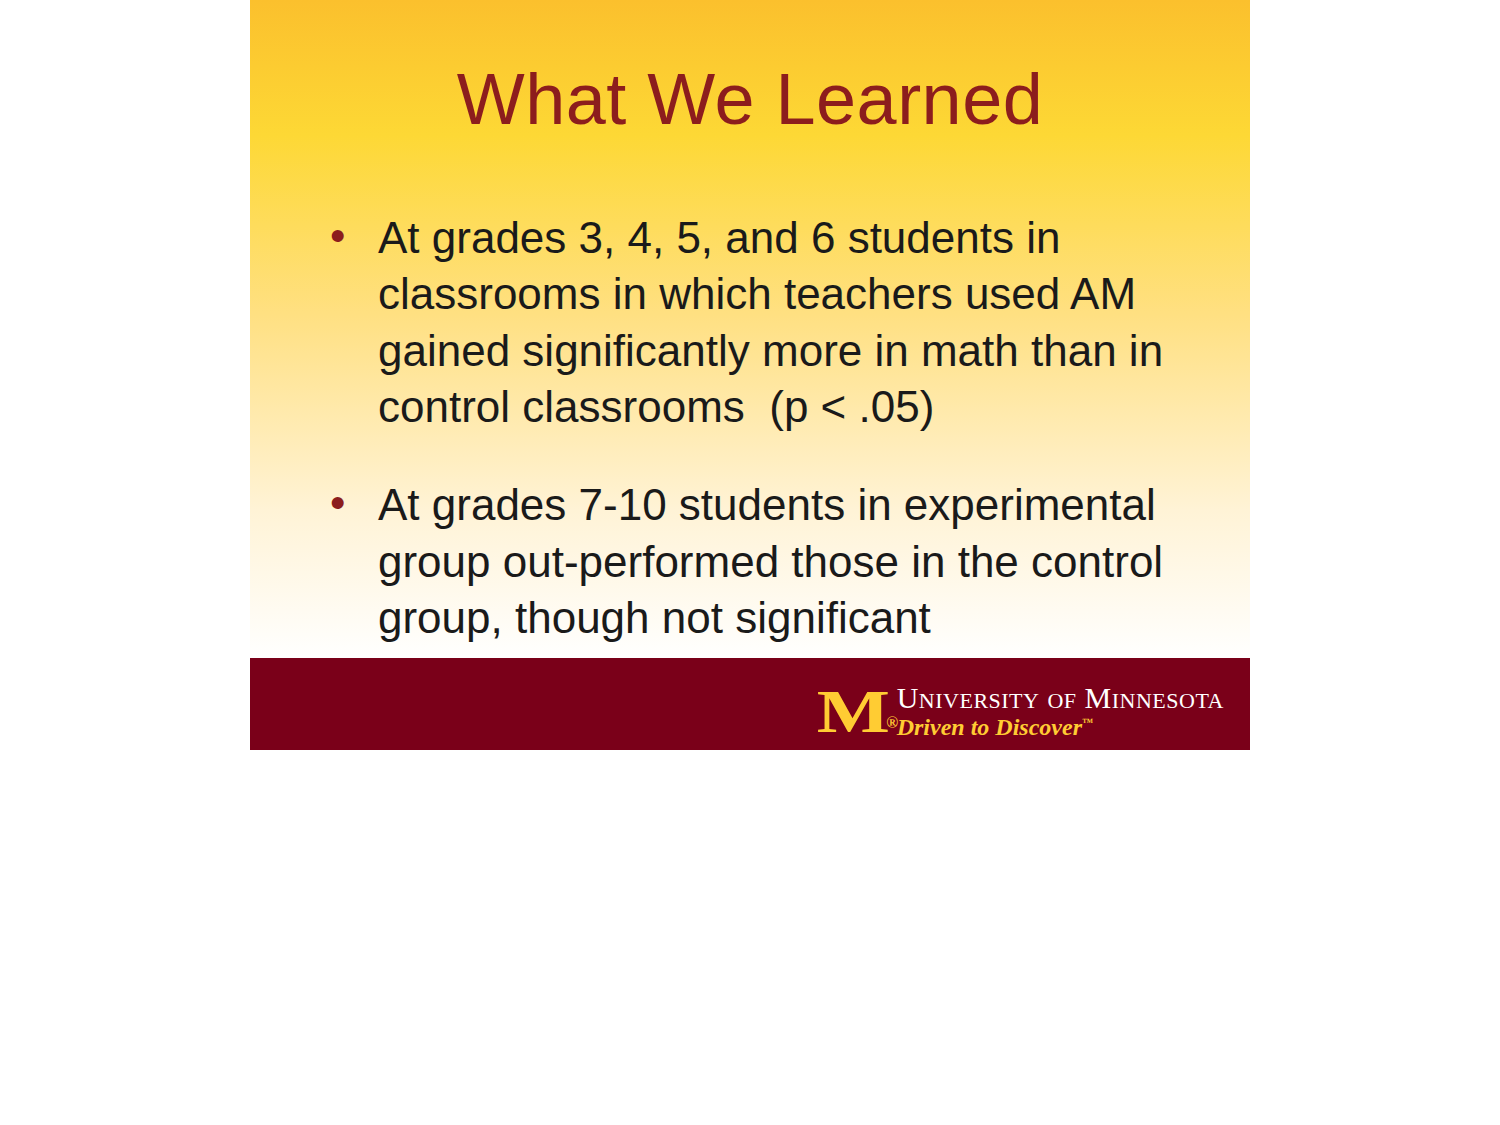What We Learned
At grades 3, 4, 5, and 6 students in classrooms in which teachers used AM gained significantly more in math than in control classrooms (p < .05)
At grades 7-10 students in experimental group out-performed those in the control group, though not significant
M®
UNIVERSITY OF MINNESOTA
Driven to Discover™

------------------------------------------------

An exact copy of the records above is needed, with the pictures removed.

What We Learned
At grades 3, 4, 5, and 6 students in classrooms in which teachers used AM gained significantly more in math than in control classrooms (p < .05)
At grades 7-10 students in experimental group out-performed those in the control group, though not significant
M®
UNIVERSITY OF MINNESOTA
Driven to Discover™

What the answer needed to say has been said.